BEGIN PROVIDED DATA

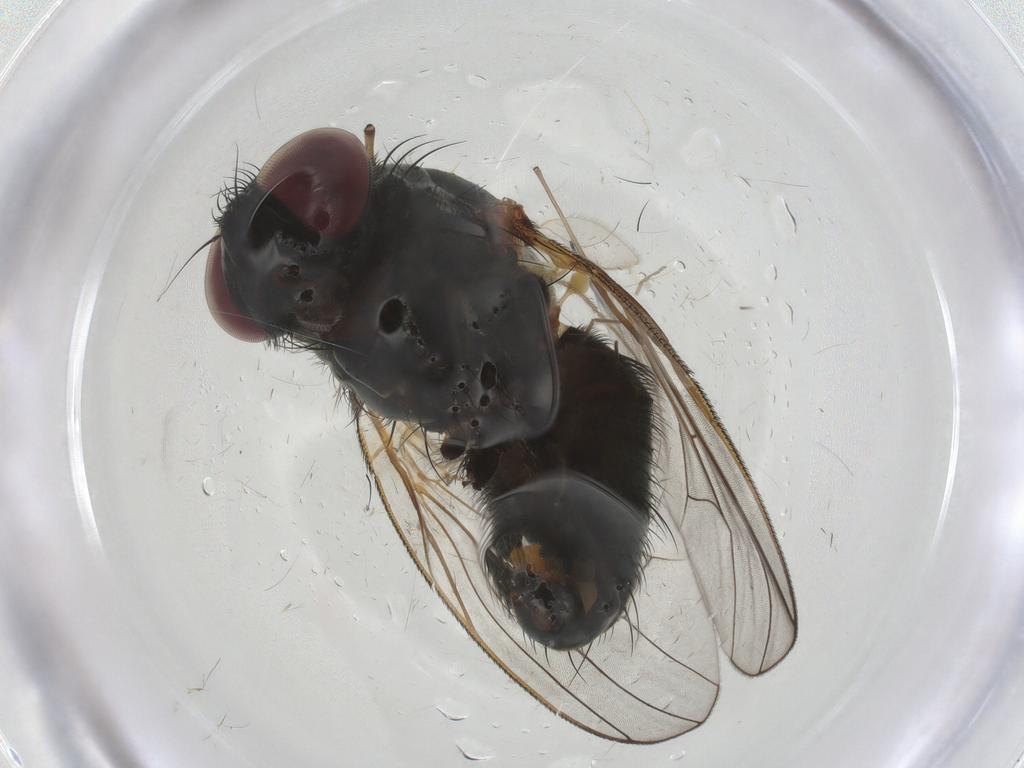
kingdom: Animalia
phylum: Arthropoda
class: Insecta
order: Diptera
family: Fannia
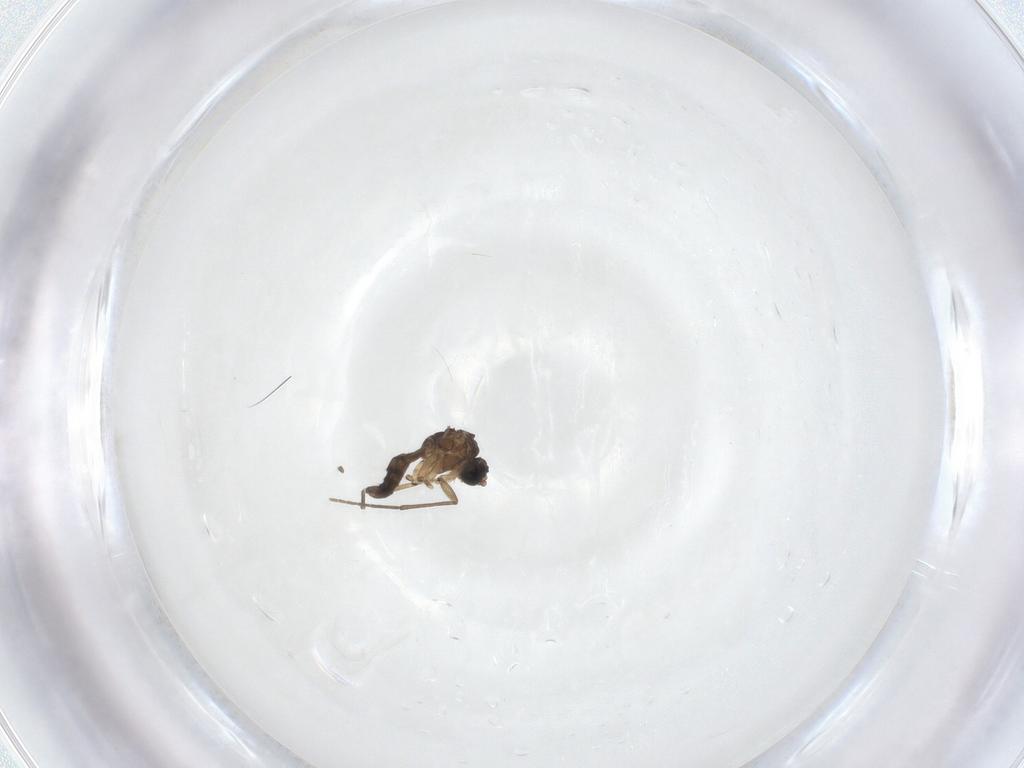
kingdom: Animalia
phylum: Arthropoda
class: Insecta
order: Diptera
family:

END PROVIDED DATA

WHAT YOU SHOULD DO:
Retype every line of the rows above word for word, leaving out the pictures.

TASK RESULT:
kingdom: Animalia
phylum: Arthropoda
class: Insecta
order: Diptera
family: Fannia
kingdom: Animalia
phylum: Arthropoda
class: Insecta
order: Diptera
family:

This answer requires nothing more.